これはあなたの質問に対する適切な答えではありませんが、コメントするには長すぎます。
後の量はグラフごとに異なり、歩行者の最初の場所に依存します。別個の中間ノードの予想数は、グラフ内のクラスタリングに強く依存し、別個の中間ノードの予想数は、クラスタリング係数と相関すると予想されます。

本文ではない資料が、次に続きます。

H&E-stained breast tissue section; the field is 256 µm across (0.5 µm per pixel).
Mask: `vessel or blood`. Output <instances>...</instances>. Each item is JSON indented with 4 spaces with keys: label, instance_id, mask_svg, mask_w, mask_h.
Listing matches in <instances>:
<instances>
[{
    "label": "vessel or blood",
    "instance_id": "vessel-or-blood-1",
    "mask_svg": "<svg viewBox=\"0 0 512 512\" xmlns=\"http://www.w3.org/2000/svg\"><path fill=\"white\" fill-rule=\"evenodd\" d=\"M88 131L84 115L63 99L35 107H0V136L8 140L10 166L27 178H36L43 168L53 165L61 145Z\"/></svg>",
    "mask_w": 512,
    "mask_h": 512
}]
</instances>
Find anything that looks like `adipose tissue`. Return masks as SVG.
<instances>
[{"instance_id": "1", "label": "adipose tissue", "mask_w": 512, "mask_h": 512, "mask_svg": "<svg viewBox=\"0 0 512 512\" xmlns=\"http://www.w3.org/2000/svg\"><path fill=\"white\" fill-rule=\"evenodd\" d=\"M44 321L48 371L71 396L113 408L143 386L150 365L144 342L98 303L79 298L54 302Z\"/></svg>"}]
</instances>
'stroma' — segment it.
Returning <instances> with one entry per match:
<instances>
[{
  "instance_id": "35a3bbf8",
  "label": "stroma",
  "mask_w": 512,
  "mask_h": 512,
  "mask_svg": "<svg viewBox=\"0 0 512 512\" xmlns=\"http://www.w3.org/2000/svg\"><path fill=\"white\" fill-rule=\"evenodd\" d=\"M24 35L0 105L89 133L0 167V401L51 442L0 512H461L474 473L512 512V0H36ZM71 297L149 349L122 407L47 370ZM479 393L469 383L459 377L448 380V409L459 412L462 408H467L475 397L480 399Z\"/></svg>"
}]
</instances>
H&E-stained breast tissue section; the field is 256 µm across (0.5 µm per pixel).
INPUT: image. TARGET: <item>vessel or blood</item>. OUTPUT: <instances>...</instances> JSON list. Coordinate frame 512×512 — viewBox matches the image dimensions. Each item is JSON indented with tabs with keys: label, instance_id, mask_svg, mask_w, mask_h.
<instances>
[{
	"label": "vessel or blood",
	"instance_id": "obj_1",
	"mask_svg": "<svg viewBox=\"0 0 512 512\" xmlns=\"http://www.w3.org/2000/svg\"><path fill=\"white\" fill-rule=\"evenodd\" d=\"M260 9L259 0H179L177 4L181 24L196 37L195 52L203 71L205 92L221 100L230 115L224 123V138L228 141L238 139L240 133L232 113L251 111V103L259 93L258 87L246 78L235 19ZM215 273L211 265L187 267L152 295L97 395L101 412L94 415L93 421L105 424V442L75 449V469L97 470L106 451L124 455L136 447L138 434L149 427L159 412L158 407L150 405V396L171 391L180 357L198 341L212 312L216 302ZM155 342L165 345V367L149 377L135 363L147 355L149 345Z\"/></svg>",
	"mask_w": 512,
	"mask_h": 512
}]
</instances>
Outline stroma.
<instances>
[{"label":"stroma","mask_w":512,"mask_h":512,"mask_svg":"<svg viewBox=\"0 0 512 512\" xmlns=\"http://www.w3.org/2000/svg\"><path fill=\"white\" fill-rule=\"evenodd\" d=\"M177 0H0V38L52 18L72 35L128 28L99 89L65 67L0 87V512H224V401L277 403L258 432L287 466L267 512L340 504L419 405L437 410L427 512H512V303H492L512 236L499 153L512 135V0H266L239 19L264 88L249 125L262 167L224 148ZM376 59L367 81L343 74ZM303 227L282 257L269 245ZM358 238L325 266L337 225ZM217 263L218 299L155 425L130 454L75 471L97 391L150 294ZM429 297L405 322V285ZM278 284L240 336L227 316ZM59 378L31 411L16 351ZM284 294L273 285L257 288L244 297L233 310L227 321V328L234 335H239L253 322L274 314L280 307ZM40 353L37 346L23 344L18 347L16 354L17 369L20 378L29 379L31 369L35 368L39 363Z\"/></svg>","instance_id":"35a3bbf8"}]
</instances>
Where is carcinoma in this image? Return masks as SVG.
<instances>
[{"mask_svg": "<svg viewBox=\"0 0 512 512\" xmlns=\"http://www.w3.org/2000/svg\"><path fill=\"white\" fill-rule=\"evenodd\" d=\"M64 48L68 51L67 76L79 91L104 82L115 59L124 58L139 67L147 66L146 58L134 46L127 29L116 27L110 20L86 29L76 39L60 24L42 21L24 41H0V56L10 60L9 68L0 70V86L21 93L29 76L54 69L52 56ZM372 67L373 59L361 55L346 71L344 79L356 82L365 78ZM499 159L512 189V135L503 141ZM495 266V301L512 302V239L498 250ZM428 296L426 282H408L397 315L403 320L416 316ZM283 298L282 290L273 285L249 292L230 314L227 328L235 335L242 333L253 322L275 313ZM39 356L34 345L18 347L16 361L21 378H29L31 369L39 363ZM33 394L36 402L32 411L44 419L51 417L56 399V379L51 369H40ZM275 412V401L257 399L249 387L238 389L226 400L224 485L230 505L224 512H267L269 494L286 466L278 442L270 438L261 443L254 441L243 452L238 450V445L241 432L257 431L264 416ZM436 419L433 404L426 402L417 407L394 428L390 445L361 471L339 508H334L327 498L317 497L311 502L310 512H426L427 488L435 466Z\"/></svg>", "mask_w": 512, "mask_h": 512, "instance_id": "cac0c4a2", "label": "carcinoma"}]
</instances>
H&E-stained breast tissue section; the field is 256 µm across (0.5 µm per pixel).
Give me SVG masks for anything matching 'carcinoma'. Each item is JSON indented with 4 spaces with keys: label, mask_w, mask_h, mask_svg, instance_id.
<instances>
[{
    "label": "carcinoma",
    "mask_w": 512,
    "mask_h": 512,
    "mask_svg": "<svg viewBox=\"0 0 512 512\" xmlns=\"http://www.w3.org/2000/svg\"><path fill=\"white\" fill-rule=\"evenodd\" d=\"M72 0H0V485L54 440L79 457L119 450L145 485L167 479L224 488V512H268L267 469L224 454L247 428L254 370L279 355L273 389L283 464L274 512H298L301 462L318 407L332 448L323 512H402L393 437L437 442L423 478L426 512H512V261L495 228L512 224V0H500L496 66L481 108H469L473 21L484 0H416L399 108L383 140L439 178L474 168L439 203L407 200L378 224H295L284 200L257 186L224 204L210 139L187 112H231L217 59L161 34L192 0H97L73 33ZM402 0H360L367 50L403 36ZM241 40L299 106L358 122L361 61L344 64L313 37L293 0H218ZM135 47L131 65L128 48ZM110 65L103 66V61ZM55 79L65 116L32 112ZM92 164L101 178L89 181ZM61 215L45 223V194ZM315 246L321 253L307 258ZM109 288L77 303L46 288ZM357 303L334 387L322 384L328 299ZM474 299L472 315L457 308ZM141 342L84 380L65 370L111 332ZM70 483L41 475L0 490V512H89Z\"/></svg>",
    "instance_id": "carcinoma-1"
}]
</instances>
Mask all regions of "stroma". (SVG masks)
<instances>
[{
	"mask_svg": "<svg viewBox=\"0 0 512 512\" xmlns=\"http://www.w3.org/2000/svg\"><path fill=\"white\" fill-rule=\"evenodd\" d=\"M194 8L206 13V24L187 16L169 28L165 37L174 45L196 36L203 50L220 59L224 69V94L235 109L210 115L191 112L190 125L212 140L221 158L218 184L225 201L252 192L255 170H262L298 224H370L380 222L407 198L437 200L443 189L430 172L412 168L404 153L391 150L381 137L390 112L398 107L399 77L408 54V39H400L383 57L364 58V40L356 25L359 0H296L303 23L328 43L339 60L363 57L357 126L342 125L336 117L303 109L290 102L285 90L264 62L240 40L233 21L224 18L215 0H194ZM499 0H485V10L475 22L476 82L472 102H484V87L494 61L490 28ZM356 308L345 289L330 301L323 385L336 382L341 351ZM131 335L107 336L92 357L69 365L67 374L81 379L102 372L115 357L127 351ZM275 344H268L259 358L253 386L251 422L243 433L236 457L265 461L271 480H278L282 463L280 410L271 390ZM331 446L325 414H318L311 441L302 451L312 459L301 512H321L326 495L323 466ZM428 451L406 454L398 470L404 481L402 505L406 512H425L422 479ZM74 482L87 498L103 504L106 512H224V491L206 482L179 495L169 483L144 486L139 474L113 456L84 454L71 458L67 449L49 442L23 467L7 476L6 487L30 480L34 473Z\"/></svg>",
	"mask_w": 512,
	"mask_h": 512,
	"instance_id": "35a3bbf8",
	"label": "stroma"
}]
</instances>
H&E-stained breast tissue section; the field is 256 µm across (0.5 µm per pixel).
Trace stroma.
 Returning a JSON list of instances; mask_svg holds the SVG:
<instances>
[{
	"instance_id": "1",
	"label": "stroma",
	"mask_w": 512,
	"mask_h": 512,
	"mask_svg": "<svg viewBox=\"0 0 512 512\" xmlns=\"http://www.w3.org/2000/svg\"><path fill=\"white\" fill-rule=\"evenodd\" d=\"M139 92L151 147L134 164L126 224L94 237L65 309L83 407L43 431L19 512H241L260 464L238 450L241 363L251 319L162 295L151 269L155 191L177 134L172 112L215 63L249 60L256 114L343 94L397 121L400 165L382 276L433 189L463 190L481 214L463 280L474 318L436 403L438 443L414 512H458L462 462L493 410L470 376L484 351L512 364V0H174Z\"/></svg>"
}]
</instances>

クラスターは基本的に、多数のエッジを共有する頂点のサブセットであるため、各頂点はクラスター内の他の頂点の大部分に接続されます。ウォーカーがクラスターに入ると、多数のホップの間、その領域にとどまる可能性が高く、各ノードを何度も再訪する可能性があります。実際、この方法でランダムウォークを使用することは、大きなグラフでクラスターを識別するために使用される計算手法の1つです。したがって、クラスタで開始する歩行者の場合、明確な中間頂点の予想数は、クラスタのサイズとクラスタを離れる平均確率に応じて拡大する可能性があります。
N1NN+1
グラフ内の頂点の平均次数も重要な役割を果たしますが、これはクラスタリングにリンクされています。これは、歩行者が次数1の頂点にジャンプするときに、次のホップで前の頂点に戻る必要があるためです。次数が2の場合でも、各ホップでどちらの方向にもトラバースできますが、グラフをたどることができるパスは1つだけです。一方、次数が2を超えるグラフでは、パスの数が爆発する可能性があり、その間の最短パスが小さくても最初のサイトに戻る可能性は非常に低くなります。
したがって、平均次数が実質的に2を超えており、ツリーなどの有意なクラスタリングを持たないグラフでは、明確な中間頂点の数が多いと予想されます。
もちろん、これらのコメントは量子ランダムウォークの場合には当てはまりませんが、古典的なケースにのみ関心があると思います。